The draft NICE guidelines are also in conflict with recent international guidelines from the European Society of Vascular Surgery (Wanhainen et al. 2019) and the American Society of Vascular Surgery (Chaikof et al. 2018)). The literature analyses may not be as robust, with less focus on cost effectiveness, but they are considered by many to be more workable.
It is generally accepted that OR should be considered in fitter patients with good life expectancy. Furthermore, in patients deemed very high risk or with limited life expectancy, no intervention should be considered.
EVAR clearly needs to be delivered in more cost-effective way. This could be achieved by shortening hospital stays, reducing re-admission and in particular re-intervention rates, and rationalising surveillance programmes.

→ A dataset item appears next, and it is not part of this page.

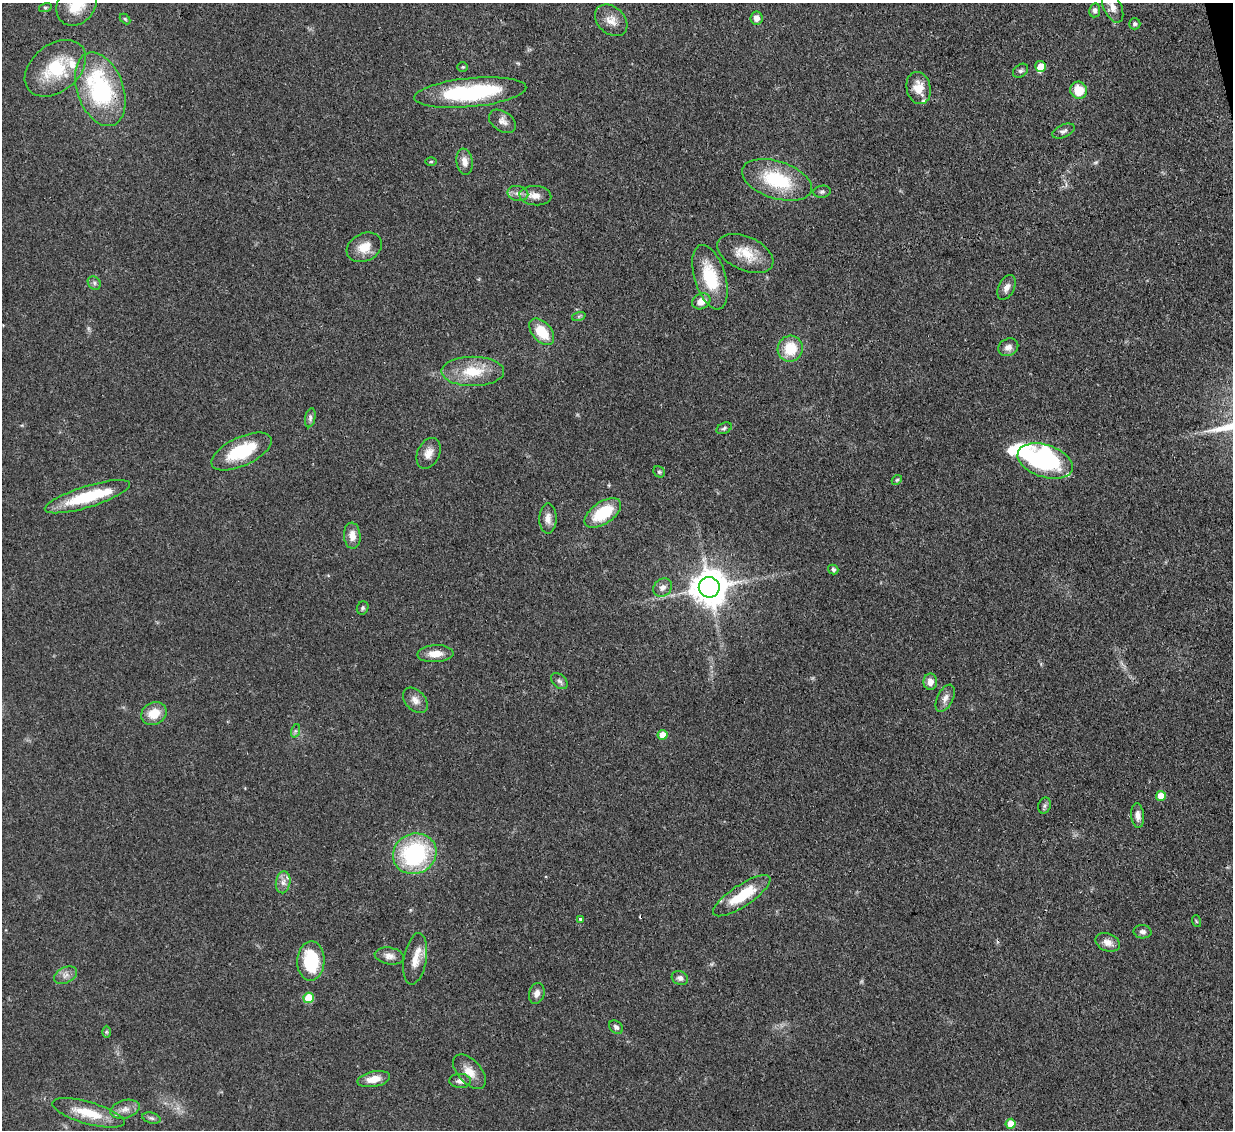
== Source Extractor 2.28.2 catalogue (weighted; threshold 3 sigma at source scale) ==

There should be closer adherence to device ‘Instructions For Use’ to reduce reintervention rates, and national registries should be designed to capture device specific and long term outcomes data.
The draft NICE guidelines should be a wake-up call. It is time to reassess who we treat and how we treat them. It is important that, within a resource limited healthcare system, there is a period of rationalisation of AAA repair. The current debate highlights the shortcomings of the available evidence and further research is now an immediate and high priority.